__To do__
[1] From the passage on ADHD and hyper-focus, extract the text starting at "Just given that, it" and ending at "interest in creativity.".
[2] According to the passage on ADHD and hyper-focus, what is another name for the state of hyper-focus?
[3] Proceed with the passage on ADHD and hyper-focus, picking up after its final sentence.

__Text passage__
******************************

So, people with ADHD often learn that if they’re really fascinated by something, they can actually pour all their focus into it and get results. They can soak up information about their particular interests like sponges and lose themselves for hours in a state of hyper-focus, also known as being in the zone. Being in the zone feels awesome, especially when all you have to compare it to is that staticky feeling of utter boredom and frustration. There’s very little middle ground to be had, since it requires so much extra fuel to get that part of the brain to do its job.
Just given that, it seems like if a person with ADHD has an interest that can become a career, they’re actually pretty much set. That hyper-focus becomes a boon, and they should be able to throw their entire heart and soul into the process of building a business, developing a profitable skill, or earning a degree. Some people are really fortunate and their interest is tech-related, but there are lots of other skills and knowledge-sets for people to get lit up about. Most hobbies can kinda fit into an industry niche somewhere. Reading and art are my hobbies, and writing came naturally out of my love for books and my interest in creativity.

******************************

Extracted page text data
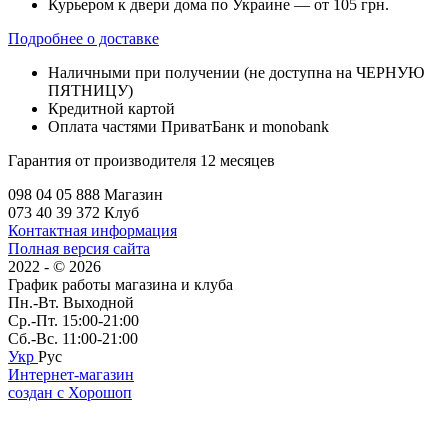
Курьером к двери дома по Украине — от 105 грн.
Подробнее о доставке
Наличными при получении (не доступна на ЧЕРНУЮ
ПЯТНИЦУ)
Кредитной картой
Оплата частями ПриватБанк и monobank
Гарантия от производителя 12 месяцев
098 04 05 888 Магазин
073 40 39 372 Клуб
Контактная информация
Полная версия сайта
2022 - © 2026
График работы магазина и клуба
Пн.-Вт. Выходной
Ср.-Пт. 15:00-21:00
Сб.-Вс. 11:00-21:00
Укр
Рус
Интернет-магазин
создан с Хорошоп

******************************

__Task-by-task results__
[1]
Just given that, it seems like if a person with ADHD has an interest that can become a career, they’re actually pretty much set. That hyper-focus becomes a boon, and they should be able to throw their entire heart and soul into the process of building a business, developing a profitable skill, or earning a degree. Some people are really fortunate and their interest is tech-related, but there are lots of other skills and knowledge-sets for people to get lit up about. Most hobbies can kinda fit into an industry niche somewhere. Reading and art are my hobbies, and writing came naturally out of my love for books and my interest in creativity.

[2] Being in the zone.

[3]
Unfortunately, there are major draw-backs to running on this hyper-focus alone. The primary one being that, no matter how fascinating something is, it can become more dull if you do it all the time. It’s inevitable that most long-term commitments require doing boring stuff sometimes, even if other parts are still fun. Once something becomes routine and they don’t really feel like working on it, all the same ADHD issues crop up. A Neurotypical person would be able to push through the dull patches and do it anyway, but the ADHD adult who has years of experience telling them that boredom feels a bit like slowly being smothered in quicksand, is going to panic.
Hell, it’s so ingrained that I get anxious just at the thought of a boring task, and I instinctively shy away from letting the things I’m interested in become routine, because I know the experience is so bad and I don’t want them being tainted by it. That’s pretty much the worst instinct a writer can have if their goal is publication. It’s fine for a hobby, but not for a career. All of my habits, built up over years of trying to skip around the stuff that shuts my brain down, and feeling useless and crappy about myself because that was pretty much everything that I needed to do, are totally counterproductive now. They weren’t productive before, either, but at least they made some sense.
Now that I’m on a medication that brings my mental function in the right area closer to average, I actually can push through boredom and get into a working rhythm, even if that task wasn’t exactly what I wanted to be doing at the time. And yet, I still put writing off all day in favor of other, more immediately gratifying, things. I’m scared to pick it up if I’m not already feeling lit up about what I’m about to work on. I wait for that highly unreliable muse, even though I consciously know that I can now generate the required motivation myself.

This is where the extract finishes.